The guests are about to leave. The couple, who have just paid, are still waiting until their friends, with whom they spent a night in our Bed & Breakfast, have also packed their suitcases. One of them is thinking long and hard about how best to formulate his question to me. Probably not knowing that the Dutch are, in general, quite direct and not easily offended by a question or the way it is asked. So I have to laugh when he finally asks it. “Do more people like… er… you live here?” he finally concludes. Several adjectives run through my mind. Young? Tall? Friendly? (Self-deprecating? Something that hopefully won’t get lost in my writing or the translation of it.) Instead, I raise an eyebrow. “Foreigners”, you mean? He nods with relief.
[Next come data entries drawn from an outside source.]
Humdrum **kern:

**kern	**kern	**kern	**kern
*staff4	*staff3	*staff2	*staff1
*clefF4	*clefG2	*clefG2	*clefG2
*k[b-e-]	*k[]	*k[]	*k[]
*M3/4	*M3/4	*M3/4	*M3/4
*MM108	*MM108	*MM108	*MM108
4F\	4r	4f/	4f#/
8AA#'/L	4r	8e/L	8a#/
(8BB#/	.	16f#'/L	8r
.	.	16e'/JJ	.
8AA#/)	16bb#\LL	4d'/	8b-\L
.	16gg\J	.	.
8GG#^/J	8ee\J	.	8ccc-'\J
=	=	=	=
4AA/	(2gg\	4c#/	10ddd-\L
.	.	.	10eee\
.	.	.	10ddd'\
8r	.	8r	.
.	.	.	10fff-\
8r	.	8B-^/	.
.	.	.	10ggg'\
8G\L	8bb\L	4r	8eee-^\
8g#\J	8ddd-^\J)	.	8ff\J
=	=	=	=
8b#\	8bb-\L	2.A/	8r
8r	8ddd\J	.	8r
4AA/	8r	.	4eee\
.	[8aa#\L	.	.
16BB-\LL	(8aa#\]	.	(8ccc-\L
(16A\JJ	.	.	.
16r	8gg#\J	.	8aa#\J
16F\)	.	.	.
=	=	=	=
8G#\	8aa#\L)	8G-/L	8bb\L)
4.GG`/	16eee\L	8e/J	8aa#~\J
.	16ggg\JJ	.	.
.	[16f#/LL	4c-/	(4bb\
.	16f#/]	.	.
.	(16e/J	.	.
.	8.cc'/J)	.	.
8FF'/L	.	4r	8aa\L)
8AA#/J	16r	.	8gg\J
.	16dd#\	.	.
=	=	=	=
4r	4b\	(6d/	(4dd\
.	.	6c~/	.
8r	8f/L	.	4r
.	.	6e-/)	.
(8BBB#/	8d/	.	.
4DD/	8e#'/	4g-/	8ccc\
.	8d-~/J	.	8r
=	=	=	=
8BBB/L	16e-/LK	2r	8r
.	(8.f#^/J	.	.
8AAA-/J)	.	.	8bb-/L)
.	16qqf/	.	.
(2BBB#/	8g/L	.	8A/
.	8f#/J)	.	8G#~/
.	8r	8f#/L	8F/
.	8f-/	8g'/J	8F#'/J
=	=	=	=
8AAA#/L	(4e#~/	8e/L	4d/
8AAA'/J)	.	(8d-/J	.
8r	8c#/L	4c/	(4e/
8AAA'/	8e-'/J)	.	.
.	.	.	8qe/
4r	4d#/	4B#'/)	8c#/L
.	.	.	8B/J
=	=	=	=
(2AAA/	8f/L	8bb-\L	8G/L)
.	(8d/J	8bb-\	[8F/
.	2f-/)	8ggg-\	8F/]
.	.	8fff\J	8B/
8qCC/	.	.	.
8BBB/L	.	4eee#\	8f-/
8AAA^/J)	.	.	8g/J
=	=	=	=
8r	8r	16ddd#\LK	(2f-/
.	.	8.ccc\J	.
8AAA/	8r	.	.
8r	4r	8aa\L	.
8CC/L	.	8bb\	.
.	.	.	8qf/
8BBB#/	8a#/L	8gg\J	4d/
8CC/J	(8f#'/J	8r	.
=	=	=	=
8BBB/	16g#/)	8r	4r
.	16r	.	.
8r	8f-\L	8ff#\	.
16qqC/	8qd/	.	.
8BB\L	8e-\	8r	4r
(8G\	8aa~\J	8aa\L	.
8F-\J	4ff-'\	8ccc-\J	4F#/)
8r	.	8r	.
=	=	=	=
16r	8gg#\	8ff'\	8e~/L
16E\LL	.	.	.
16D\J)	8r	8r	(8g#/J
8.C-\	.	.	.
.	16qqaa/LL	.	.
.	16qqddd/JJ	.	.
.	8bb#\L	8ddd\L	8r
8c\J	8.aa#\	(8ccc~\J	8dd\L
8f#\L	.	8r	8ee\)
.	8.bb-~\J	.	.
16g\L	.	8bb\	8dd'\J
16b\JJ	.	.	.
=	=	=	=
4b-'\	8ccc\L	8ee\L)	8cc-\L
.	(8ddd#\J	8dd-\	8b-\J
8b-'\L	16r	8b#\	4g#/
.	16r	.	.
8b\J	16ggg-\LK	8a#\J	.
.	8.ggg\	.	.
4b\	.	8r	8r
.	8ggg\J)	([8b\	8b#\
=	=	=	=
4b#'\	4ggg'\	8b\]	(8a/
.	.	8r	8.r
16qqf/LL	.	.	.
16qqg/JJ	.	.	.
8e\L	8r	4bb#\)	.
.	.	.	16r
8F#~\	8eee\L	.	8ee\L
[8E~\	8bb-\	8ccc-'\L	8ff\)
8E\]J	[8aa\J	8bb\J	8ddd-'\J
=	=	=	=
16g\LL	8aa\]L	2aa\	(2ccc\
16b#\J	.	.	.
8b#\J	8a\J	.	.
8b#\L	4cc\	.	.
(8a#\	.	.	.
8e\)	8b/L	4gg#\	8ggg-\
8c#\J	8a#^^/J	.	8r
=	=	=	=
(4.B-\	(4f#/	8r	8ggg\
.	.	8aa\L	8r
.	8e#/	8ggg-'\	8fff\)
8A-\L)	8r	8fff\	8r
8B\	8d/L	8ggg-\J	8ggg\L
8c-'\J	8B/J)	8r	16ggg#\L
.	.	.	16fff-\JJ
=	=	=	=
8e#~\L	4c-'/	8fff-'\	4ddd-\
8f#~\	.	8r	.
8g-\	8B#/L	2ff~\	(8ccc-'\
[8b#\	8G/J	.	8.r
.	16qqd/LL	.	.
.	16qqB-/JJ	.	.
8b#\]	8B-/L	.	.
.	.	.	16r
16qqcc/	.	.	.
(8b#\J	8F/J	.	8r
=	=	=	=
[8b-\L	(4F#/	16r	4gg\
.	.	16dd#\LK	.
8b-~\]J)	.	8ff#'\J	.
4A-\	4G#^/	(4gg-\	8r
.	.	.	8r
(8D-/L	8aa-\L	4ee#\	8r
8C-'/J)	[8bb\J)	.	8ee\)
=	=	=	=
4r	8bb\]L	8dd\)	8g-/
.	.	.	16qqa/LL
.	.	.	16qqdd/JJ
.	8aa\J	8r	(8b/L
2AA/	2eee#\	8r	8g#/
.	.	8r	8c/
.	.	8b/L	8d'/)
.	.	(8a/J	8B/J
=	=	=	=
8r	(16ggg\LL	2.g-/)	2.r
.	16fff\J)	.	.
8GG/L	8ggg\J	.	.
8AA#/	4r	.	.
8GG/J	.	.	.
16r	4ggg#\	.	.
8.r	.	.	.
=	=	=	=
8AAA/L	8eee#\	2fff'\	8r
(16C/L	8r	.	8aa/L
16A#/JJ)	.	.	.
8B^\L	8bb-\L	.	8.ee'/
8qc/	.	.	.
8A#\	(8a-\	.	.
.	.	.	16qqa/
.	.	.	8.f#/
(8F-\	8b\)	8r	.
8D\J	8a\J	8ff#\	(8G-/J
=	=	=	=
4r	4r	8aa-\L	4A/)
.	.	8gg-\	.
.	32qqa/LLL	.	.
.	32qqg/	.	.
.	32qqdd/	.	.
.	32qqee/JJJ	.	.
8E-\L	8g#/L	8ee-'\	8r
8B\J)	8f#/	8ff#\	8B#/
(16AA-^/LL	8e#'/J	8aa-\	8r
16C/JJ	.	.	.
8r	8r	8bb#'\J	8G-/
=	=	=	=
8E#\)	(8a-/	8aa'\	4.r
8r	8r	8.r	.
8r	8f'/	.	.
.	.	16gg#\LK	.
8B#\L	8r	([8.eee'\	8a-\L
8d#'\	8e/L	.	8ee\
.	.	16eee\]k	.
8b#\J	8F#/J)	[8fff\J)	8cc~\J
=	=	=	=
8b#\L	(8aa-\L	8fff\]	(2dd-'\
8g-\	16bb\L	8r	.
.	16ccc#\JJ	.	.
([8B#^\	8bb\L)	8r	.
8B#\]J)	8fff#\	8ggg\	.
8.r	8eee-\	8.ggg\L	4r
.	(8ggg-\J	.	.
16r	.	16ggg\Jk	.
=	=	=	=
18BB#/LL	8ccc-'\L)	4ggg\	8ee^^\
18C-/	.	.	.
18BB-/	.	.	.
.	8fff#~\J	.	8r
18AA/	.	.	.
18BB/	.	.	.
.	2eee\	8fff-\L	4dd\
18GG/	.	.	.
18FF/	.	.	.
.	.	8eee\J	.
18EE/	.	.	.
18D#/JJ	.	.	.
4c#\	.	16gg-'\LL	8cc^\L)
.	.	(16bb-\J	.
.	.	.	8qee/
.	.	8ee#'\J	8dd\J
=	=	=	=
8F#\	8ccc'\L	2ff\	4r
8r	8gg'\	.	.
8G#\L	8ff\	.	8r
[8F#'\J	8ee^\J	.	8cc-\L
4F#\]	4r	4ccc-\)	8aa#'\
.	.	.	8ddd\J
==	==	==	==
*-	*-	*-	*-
Not at all offended (why would I?), I start nodding vigorously. “There are plenty of foreigners living here.” In fact, there seem to be coming more and more of them. Just last week we received a visit from a couple who had their eye on a beautiful building in the village. Dutch. With the same ambition to start a Bed & Breakfast. As I am about to list all the foreigners one by one, the man quickly interrupts me. Further than Werner & Lisa from El Capricho, he doesn’t let me go. Instead, he points his finger to the house across the street. My sister starts laughing. “Those are our parents,” I answer.

After already missing out on two houses, they have finally succeeded. Since two weeks they have been the proud owners of a house in Benialí. Just in time. Because it turned out that they were not the only interested parties. Fortunately, three times the charm and they think house number three is much nicer than number two. And the owners of house number two? We coincidentally met them for the first time last weekend. When they joined us for a drink at Bar Isa, they told us that their house had already been sold. My sister started laughing again. “Yes, to our parents,” I answered dryly. For a second there was a silence. I quickly waved the awkwardness away. “It does not matter. They have just bought another one.” They seemed to be relieved by that. Then they said that Sally, who still worked at Nou Terraso at the time, had at least done her very best to get them to cancel on the house. “There are hardly any English people living here…” is what she said. The new English buyers started laughing loudly. “That only made it more attractive for us,” they concluded their story.

It is not surprising to me that more and more houses have been sold in the past year. However, I still don’t fully understand why we even saw people looking interested at the ‘For Sale’ sign on four walls and a door last week. What still deters buyers these days? Not much, I’m guessing. Even the abandoned Llombai (one of the eight villages) has been inhabited for some time now. It seems like people are starting to understand the charm of living in a small town. Well, not everyone. “We will definitely come back,” the foursome promise, when the other couple walks into the reception with their suitcases. I smile happily. “Great,” I say. “We will be here for many years to come,” I add. They look at us in surprise. “Really? You don’t want to go to Valencia, for example?” I shake my head resolutely. Why wouldn’t we want to stay here? It’s a nice community. The (mainly Spanish) guests we have already received were all absolutely fantastic. And, there are hardly any English people living here. Right, Sally? (Or should this have scared us off?)